To solve this, we used RouteText. We configured the Routing Strategy to “Route to ‘matched’ if line matches any condition” and we configured the Matching Strategy to “Contains.” We then added a user-defined property with a value of | because we knew that every line would contain the pipe character (or if it didn’t, it was malformed data and we were okay throwing it away).

But the trick was to group the data by the first column. To do this, we can configure the “Grouping Regular Expression” property. The Regular Expression we wanted was to consume everything before the first pipe character.

So we used (.*?)\|.* That is — consume anything that is necessary, but as little as possible (that’s what .*? tells us), followed by a pipe (|) and then anything else. Also note the parentheses around the .*? — that tells us that it’s a capturing group. So whatever value the .*? matches will be the value that we group on. Or, said another way, we will group on whatever value comes before the first pipe (|) character.

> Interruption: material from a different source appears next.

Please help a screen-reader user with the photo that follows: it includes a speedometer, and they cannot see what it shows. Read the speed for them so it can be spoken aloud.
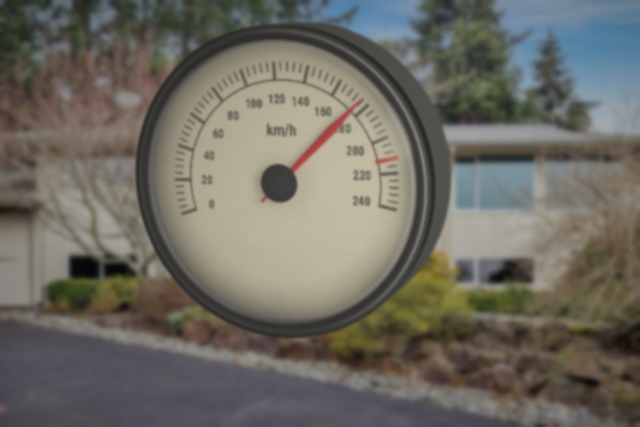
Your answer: 176 km/h
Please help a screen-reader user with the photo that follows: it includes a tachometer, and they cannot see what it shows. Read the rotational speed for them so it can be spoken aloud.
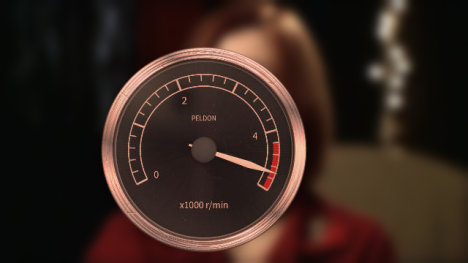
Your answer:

This gives us exactly what we want. The first line will belong to the RecType1 group, while the second belongs to the RecType2 group and so on. And, of course, if we want to route the data later based on the group, there is an attribute added to the FlowFile with the name RouteText.Group .

Conclusion

If you’ve read any of my material, you’ll probably notice that I harp on use record-oriented Processors. There are two main reasons for this: they are extremely flexible and powerful, and they tend to offer great performance because they keep many tiny records bunched together into larger FlowFiles (NiFi generally tends to perform most optimally when FlowFiles are within the range of 300 KB to 3 MB or so each).

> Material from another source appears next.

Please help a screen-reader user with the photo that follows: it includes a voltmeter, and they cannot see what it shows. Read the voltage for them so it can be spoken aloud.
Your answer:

But sometimes it’s not possible to use record-based Processors because we have to deal with data that doesn’t conform to any of the necessary specs. But it’s still important to ensure that we’re not breaking that data apart into millions of tiny FlowFiles, as doing so will drop performance quickly.

The RouteText Processor gives us a very powerful, flexible, and easy-to-use mechanism for dealing with raw text data. It allows us to filter out text that we don’t care about, or specify what text we do care about. It allows us to route individual lines based on their contents, or where they are in the FlowFile (or both!). And it gives us the ability to separate out groups of text that don’t belong together while still ensuring that we’re able to keep together the text that does belong together.

All of this results in a powerful Processor that’s easy to understand and maintain, while still delivering on performance.